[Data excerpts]
■ ■ ■ ■

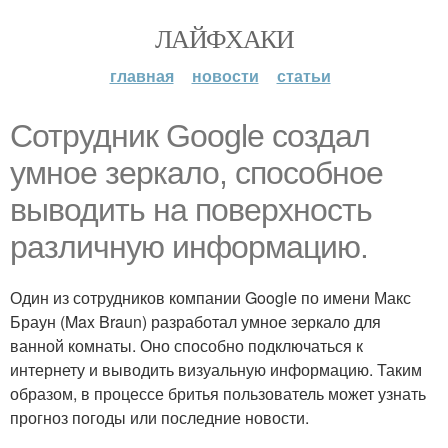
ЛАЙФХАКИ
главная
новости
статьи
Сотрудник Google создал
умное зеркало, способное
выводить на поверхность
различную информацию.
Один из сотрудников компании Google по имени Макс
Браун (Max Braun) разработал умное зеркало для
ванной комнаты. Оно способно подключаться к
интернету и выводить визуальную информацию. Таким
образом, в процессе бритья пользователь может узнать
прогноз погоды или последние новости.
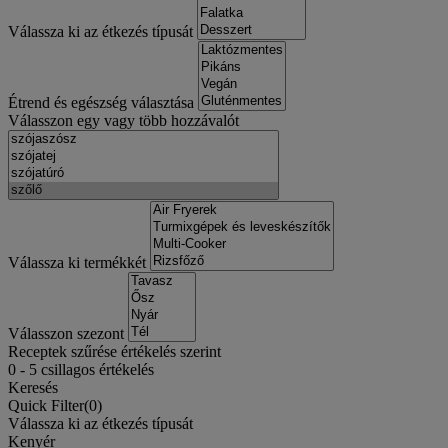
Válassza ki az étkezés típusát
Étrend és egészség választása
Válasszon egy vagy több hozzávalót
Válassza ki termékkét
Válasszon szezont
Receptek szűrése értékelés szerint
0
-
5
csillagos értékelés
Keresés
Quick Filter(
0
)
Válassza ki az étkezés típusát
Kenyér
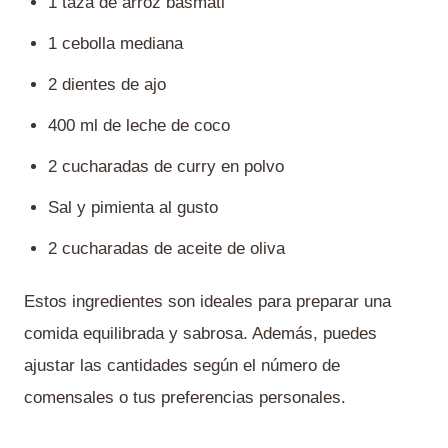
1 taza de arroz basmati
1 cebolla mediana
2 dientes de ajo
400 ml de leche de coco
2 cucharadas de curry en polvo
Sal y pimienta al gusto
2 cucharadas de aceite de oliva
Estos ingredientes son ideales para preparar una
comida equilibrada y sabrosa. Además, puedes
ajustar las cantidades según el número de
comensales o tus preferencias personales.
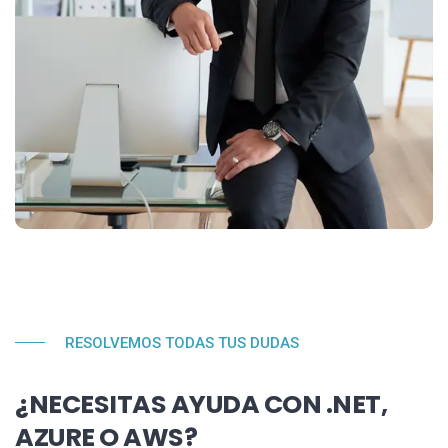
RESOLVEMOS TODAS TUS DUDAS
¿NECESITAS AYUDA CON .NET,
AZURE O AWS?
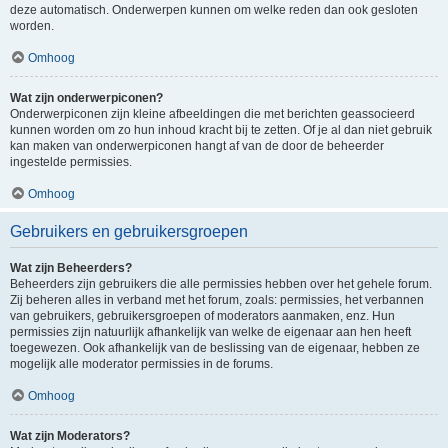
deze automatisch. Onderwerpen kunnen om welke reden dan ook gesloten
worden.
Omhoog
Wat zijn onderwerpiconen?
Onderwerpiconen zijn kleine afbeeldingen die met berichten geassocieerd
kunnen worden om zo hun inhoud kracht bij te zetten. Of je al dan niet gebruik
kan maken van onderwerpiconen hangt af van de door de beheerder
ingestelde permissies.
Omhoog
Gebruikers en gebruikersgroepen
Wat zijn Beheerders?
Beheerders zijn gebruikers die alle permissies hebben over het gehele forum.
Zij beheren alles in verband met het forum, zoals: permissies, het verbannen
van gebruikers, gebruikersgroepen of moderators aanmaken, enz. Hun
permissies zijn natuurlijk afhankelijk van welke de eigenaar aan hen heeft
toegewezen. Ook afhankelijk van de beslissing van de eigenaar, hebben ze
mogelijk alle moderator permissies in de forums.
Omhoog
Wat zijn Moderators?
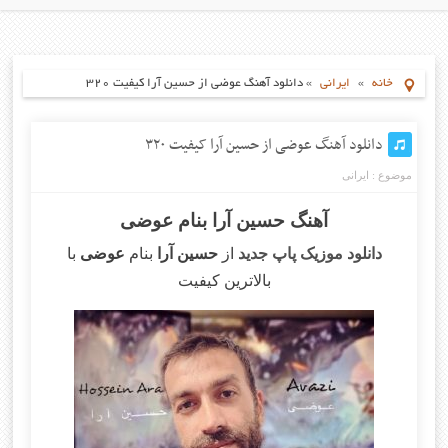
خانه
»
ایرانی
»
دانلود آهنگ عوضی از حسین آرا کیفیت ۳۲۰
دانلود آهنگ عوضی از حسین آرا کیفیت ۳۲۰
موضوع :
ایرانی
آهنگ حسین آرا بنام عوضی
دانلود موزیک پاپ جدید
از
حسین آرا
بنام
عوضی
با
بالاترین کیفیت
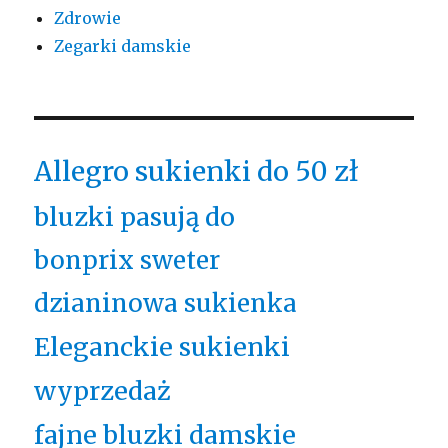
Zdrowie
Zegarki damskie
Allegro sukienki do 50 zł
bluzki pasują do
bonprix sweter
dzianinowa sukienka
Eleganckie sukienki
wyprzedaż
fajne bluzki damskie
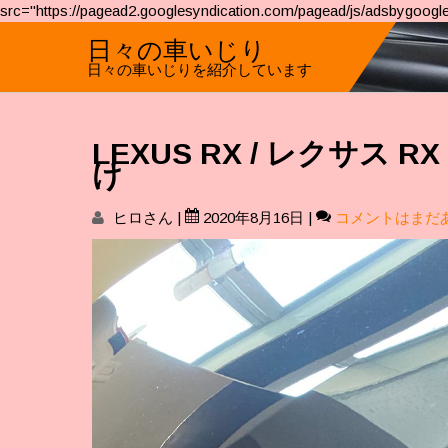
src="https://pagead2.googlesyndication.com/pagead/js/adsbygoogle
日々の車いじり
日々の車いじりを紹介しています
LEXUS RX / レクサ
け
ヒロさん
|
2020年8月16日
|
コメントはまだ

■ ■ ■ ■

→ Job
Search the entries for the word "permissies" and report how many lines contain it, as a bare number.

→ Expected output
5